マイホームを建てると同時に賃貸物件のオーナーにもなれると人気の「賃貸併用住宅」。
しかし、戸建て住宅に比べると建築費用が高額になるため、なんとしても失敗は避けたいところです。
ご自身が所有している土地に賃貸併用住宅を建てたいと考えているけれど、まずはしっかりとした情報を仕入れて、成功の足掛かりにしたいという方に向けて、賃貸併用住宅を建てた後にありがちな失敗の代表的な事例と対策とあわせてご説明します。
賃貸併用住宅の失敗にはどのようなものがある?
賃貸併用住宅の代表的な失敗事例と、それらへの対策は以下の通りです。
- プライバシー上の問題・・・オーナーと入居者が顔を合わせる機会を減らすために、(出入り口などの)生活動線を分ける
- 騒音の問題・・・防音性を高めるための建築、あるいは「縦割りの間取り」を採用する
- 月々のローン返済をカバーできるだけの賃料収入が得られていない・・・設計段階から、入居者集めのノウハウが豊富なハウスメーカーをパートナーにつけておく
- 賃貸経営が上手くいかず、売却して手放そうにも買い手が見つからない・・・そもそも売却が必要な状況に追い込まれないよう、入居者集めに強いハウスメーカーの協力も得ながら、賃貸経営を軌道に乗せる
- 入居者からのクレーム対応に労力を奪われる・・・オーナーが隣に住んでいると認識させないためにも、(出入り口などの)生活動線を分けたうえで、入居者への対応は管理会社へ任せる
- 入居者の入れ替わりのタイミングで修繕費用を払えない・・・事前に入居者から“敷金”を受け取り、予想を上回る修繕が必要となった際に補填できるようにしておく
- 不動産管理会社からサブリース契約を打ち切られ、空室分の家賃を得られずにランニングコストをカバーできなくなる・・・当初からサブリース契約を過信せず、オーナー自身で賃貸需要を調べて把握し、自宅が賃貸経営をするのに適した立地かどうかを冷静に判断する
詳しくは「賃貸併用住宅の失敗事例」をお読みください。

#### [提供資料]

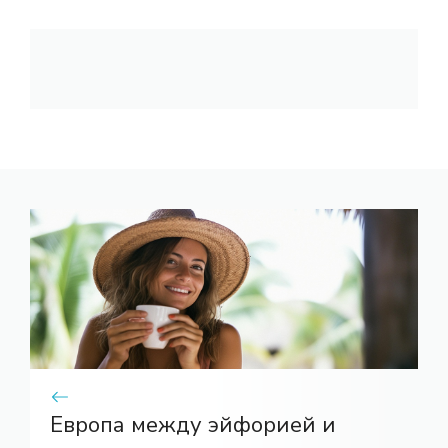
Европа между эйфорией и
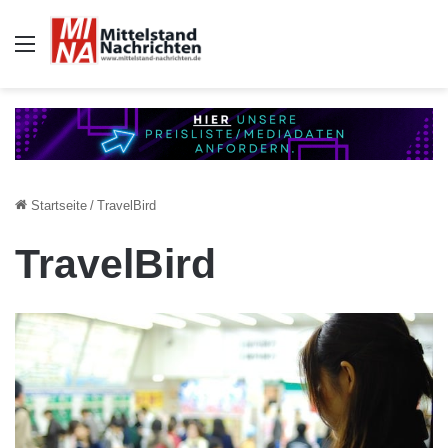
Auswahl
Startseite
/
TravelBird
TravelBird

#### [課題内容]
賃貸併用住宅についての抜粋をもとに答えてください。
(a) 戸建て住宅と比べたとき、賃貸併用住宅の建築費用はどうなると述べられていますか？
(b) 騒音の問題に対する対策として挙げられているものは何ですか？
(c) 入居者の入れ替わりのタイミングで修繕費用を払えない失敗に備えて、事前に入居者から何を受け取っておくとされていますか？
上記のエントリは抜粋とは関係がありません。

#### [回答]
(a) 高額になる。
(b) 防音性を高めるための建築、あるいは「縦割りの間取り」を採用すること。
(c) 敷金。